Today, Coke is the world’s most famous soft drink and can be found just about anywhere. But back in 1981, when the image was shot by Pulitzer Prize-winning photographer Liu Heung Shing, it was only just getting into the hands of ordinary Chinese people.
Liu, who was in his late 20s when he began working for Time magazine in Beijing, felt the country was on the cusp of a great cultural shift following the death of Mao Zedong in 1976.
“The changes (at first) were subtle, and unless you lived there, you wouldn’t have noticed,” he recalled during an interview at his home in Hong Kong.
He had earlier photographed people grieving for Mao along the banks of the Pearl River in Guangzhou. It was here that he was struck by how differently people carried themselves compared to what he had seen in late-1950s China, where he grew up during the disastrous Great Leap Forward campaign — a series of failed industrialization policies — before moving back to Hong Kong as a child.
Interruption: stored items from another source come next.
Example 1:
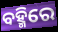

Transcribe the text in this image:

ବହ୍ମିରେ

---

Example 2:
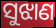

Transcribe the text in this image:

ସୁଝାଣ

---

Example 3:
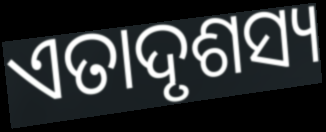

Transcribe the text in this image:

ଏତାଦୃଶସ୍ୟ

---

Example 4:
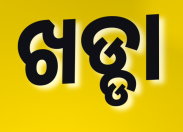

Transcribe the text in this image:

ଖଡ୍ଡା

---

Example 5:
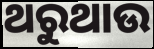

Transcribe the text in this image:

ଥରୁଥାଉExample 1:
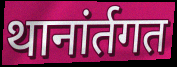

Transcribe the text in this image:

थानांर्तगत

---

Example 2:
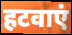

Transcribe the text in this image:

हटवाएं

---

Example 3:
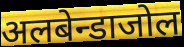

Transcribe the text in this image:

अलबेन्डाजोल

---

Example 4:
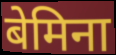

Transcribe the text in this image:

बेमिना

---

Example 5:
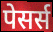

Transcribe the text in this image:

पेसर्सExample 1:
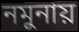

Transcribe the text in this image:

নমুনায়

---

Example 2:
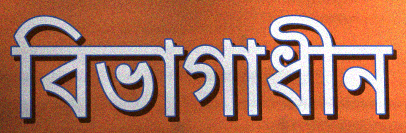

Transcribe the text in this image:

বিভাগাধীন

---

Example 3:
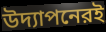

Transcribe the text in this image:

উদ্যাপনেরই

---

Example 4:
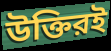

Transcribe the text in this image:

উক্তিরই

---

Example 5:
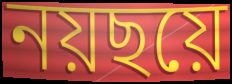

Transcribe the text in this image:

নয়ছয়ে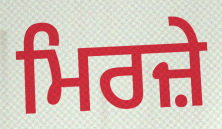
ਮਿਰਜ਼ੇ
Under Mao, the country went on to suffer from widespread famine and poverty, and the tumultuous years of the Cultural Revolution. But in the aftermath of the Chinese leader’s death, Liu said, “suddenly, people’s steps looked a little bit lighter, they dropped their shoulders and their faces looked more relaxed.”
It would prove to be a relatively liberal period in Chinese history — politically, economically, and in terms of everyday life, which Liu captured in candid shots. One photo from the time showed a plastic surgeon and his client after a cosmetic procedure. Another depicted people gathering at a “Democracy Wall” in Beijing, where they wrote now-unthinkable criticisms of the government.
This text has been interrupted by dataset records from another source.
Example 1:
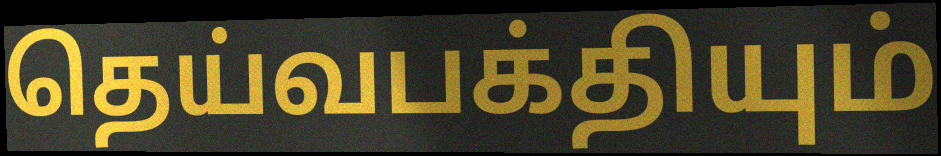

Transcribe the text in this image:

தெய்வபக்தியும்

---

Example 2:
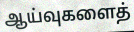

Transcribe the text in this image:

ஆய்வுகளைத்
One of Liu’s most iconic images was captured on his way into the Time bureau after he had a strange feeling that something was “missing.” He turned his car around and, sure enough, a large portrait of Mao that had once hung prominently on a building had been freshly taken down. He quickly shot images of workers gathered around the depiction of the late Chairman, with some of their scaffolding visible in the frame.